Calgary Stampede signs expansion development deal with city partner
The Greatest Outdoor Show on Earth is hoping to kick start its master plan by hooking up with a development agency owned by the City of Calgary.
The Stampede has signed an agreement with the Calgary Municipal Land Corporation (CMLC) to help build out its properties and new projects, Global News learned Friday.
“It would actually be pieces that support not only the events but support the community,” Warren Connell, the CEO of the Calgary Stampede said.
“We are actually talking about the potential for residential being a part of Stampede Park, including retail, whether that’s restaurants, whether that’s shops, that’s all part of the vision, and that’s one of the reasons CMLC can help the Stampede.”
CMLC president and CEO Michael Brown said it’s taken a year to get to the point of signing a memorandum of understanding (MOU), after realizing they have a ‘common vision’ for the east side of downtown.
“The Stampede runs a great park, great activities.

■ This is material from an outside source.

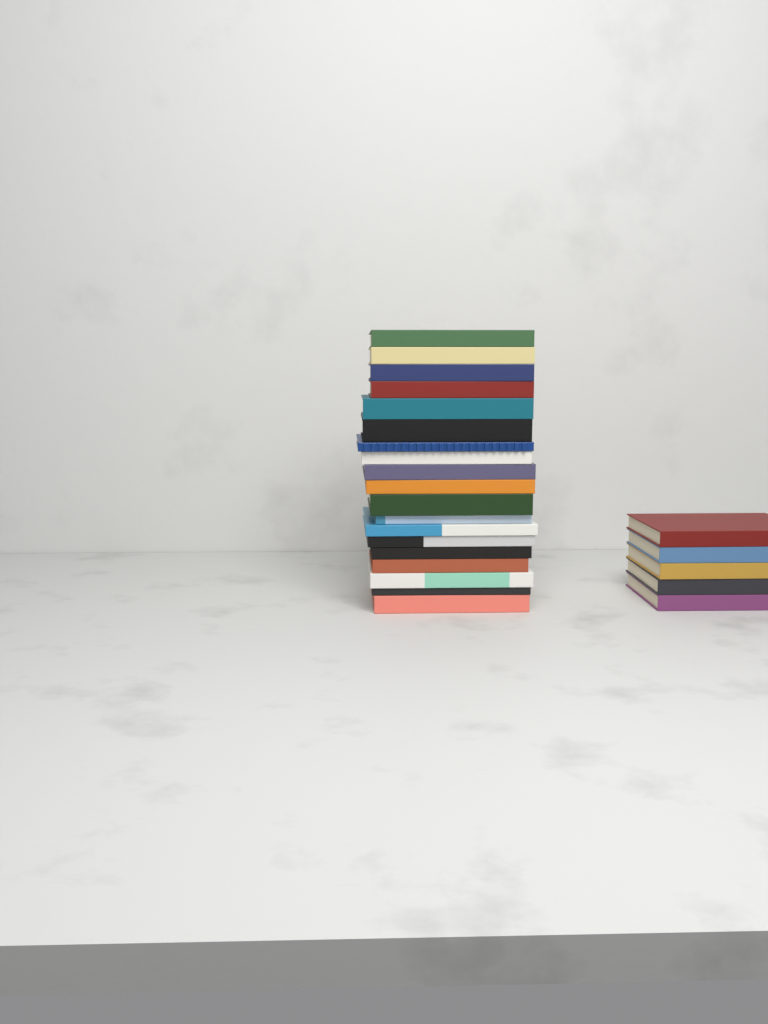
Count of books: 24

What CMLC is really good at is the development side,” Brown said.
“So we’re going to work with the Stampede and some of their partners, saying, ‘how can we actually help them more quickly realize their master plan?’ Things like Stampede Trail, (along the Park’s north entrance) are there things we can do to move that along a little faster? The Ramsay Exchange, Erlton station, there’s all these opportunities within the east side of downtown that we’re going to be working with the Stampede on,” he added.
Brown said part of the master plan for Stampede is also an expansion of the BMO Centre—which he hopes would attract investment.

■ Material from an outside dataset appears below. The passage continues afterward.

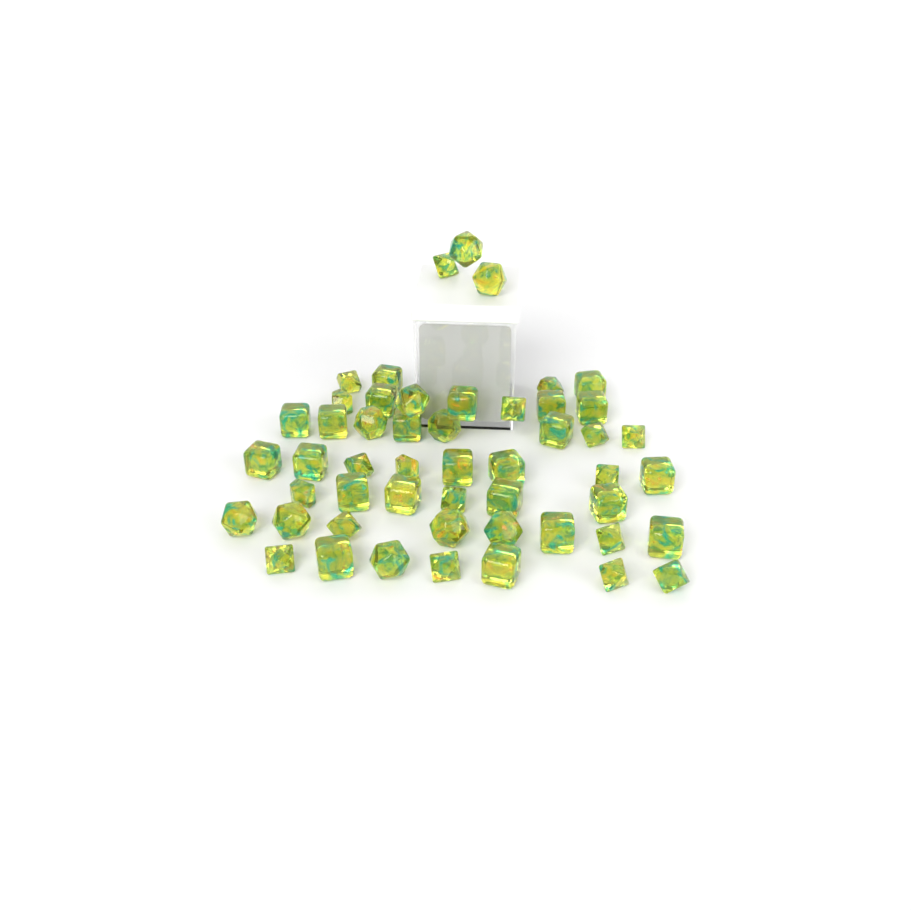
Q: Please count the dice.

“Once we can confirm in terms of where that organization is going, in terms of the BMO Centre, I’m going to quickly start talking to hoteliers and talking to other developers, and say, ‘look at the investment the city is making into this property –this is a great opportunity for you.’ I think that’s the kind of thinking by us working together that we can get to.”
Brown said CMLC’s job is to look at the dollars and cents, schedules, and how to build a plan.
“Then we’ll present it to them and they’ll say, ‘this makes sense or it doesn’t make sense,’” he said. “At the end of the day, it is their land, it’s their community. But we think we can be a huge agent for change within that area.”